**ACTIVITY**
Would you transcribe the whole listing exactly, minus its pictures?

**RAW DATA**
==*==

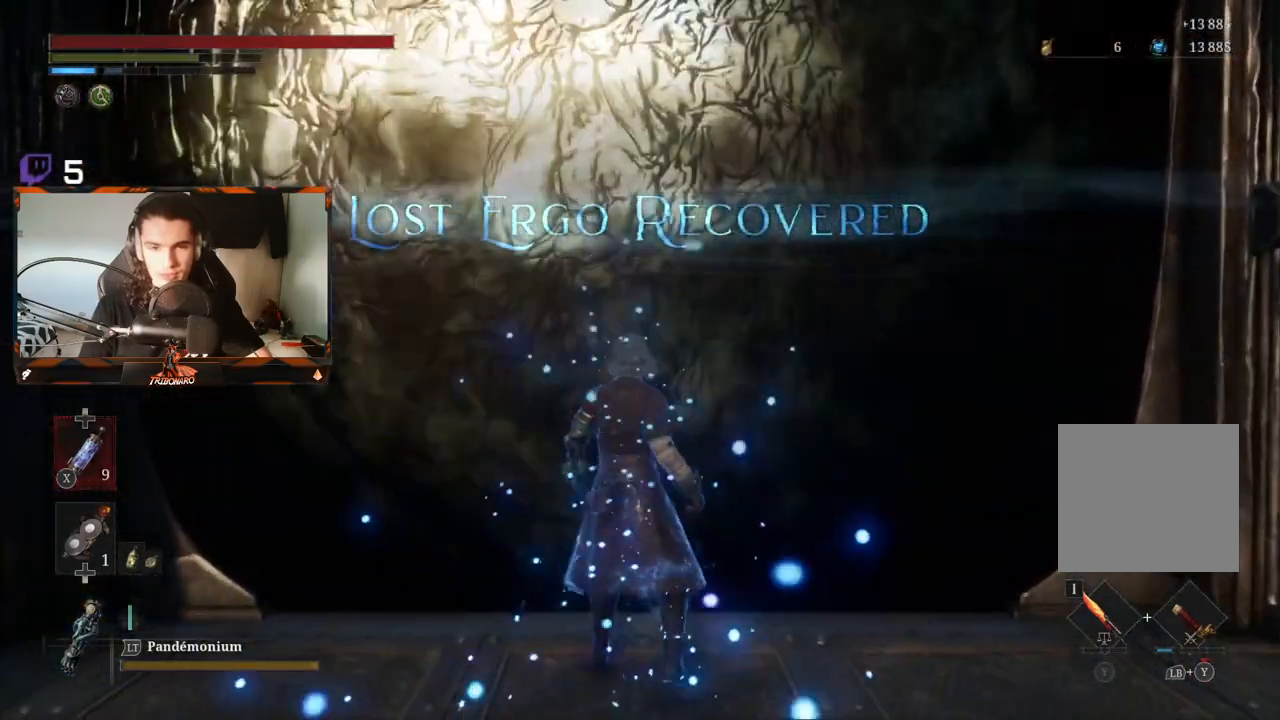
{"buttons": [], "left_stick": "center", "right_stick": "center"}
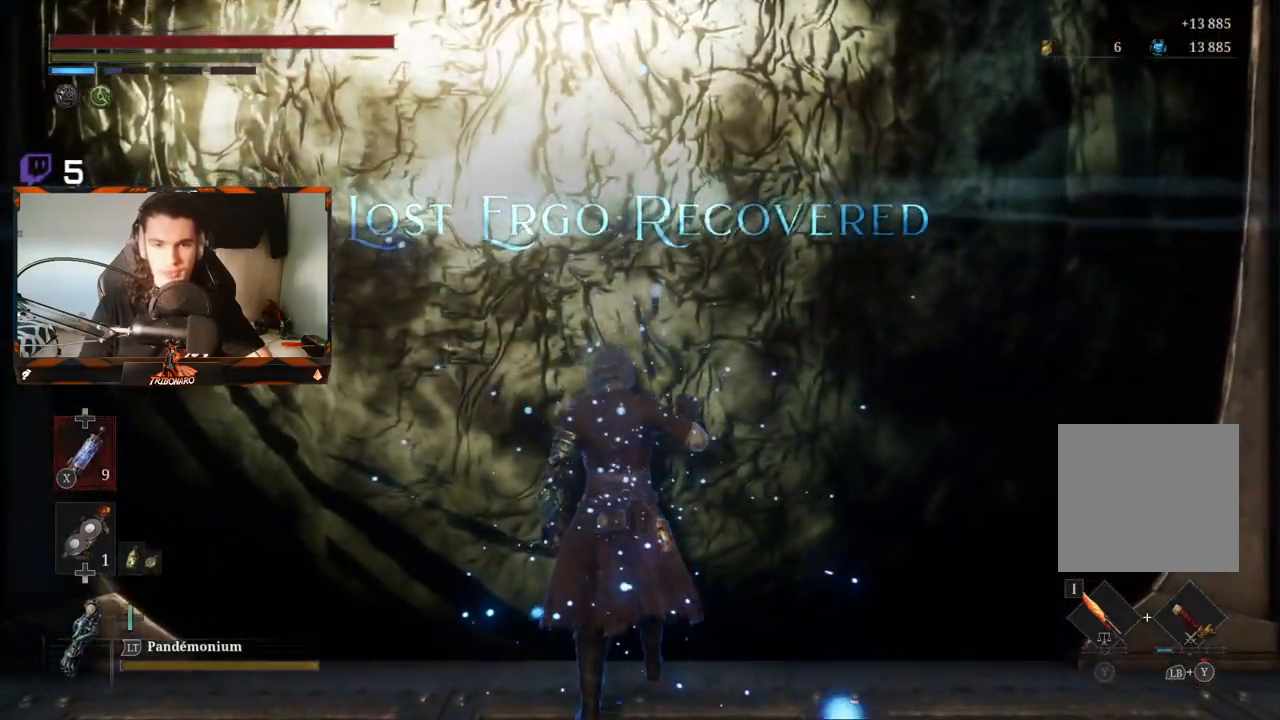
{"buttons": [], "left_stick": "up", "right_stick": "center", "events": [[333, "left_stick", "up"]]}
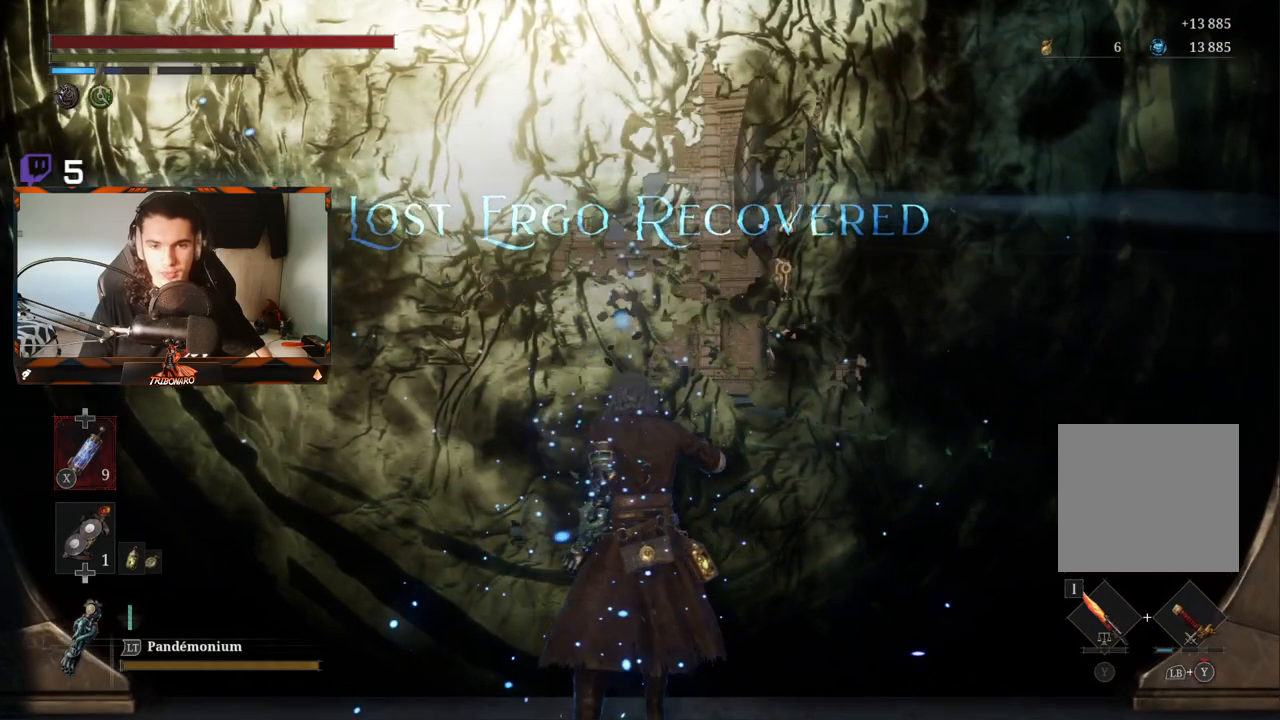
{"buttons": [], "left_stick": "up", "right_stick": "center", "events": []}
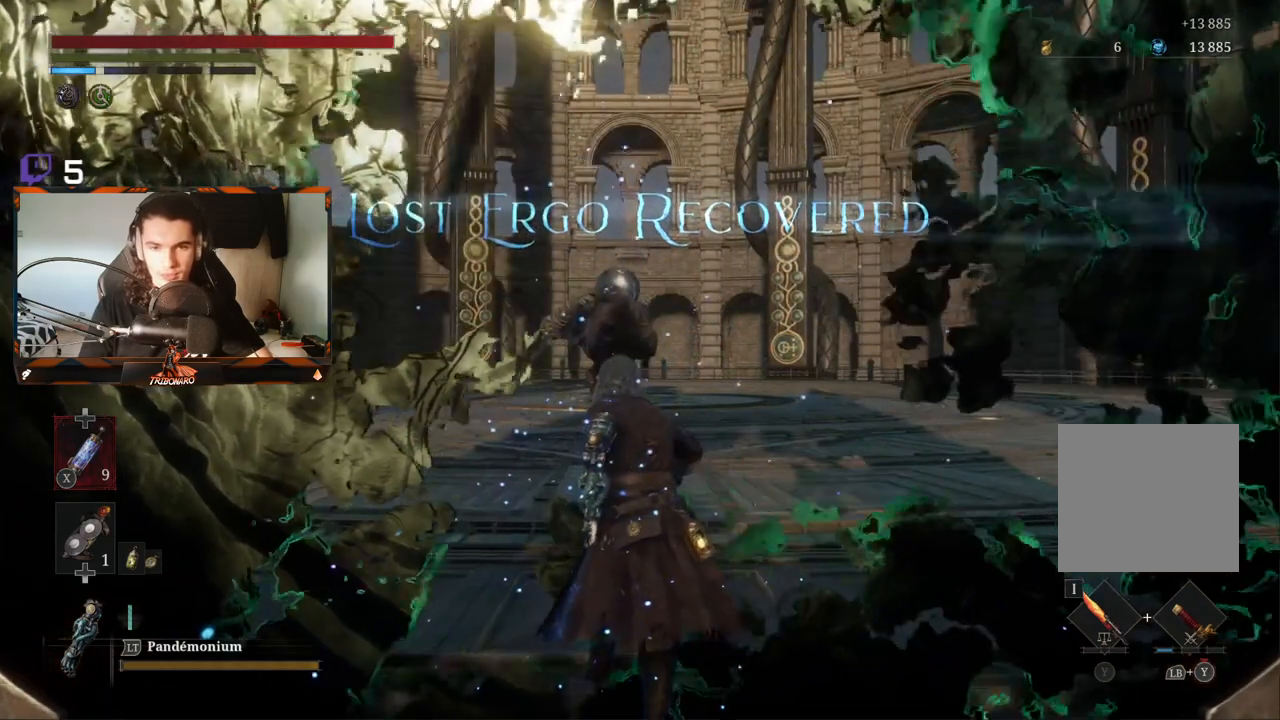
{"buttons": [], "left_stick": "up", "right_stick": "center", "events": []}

==*==

**SOLUTION BELOW**
{"buttons": [], "left_stick": "center", "right_stick": "center"}
{"buttons": [], "left_stick": "up", "right_stick": "center", "events": [[333, "left_stick", "up"]]}
{"buttons": [], "left_stick": "up", "right_stick": "center", "events": []}
{"buttons": [], "left_stick": "up", "right_stick": "center", "events": []}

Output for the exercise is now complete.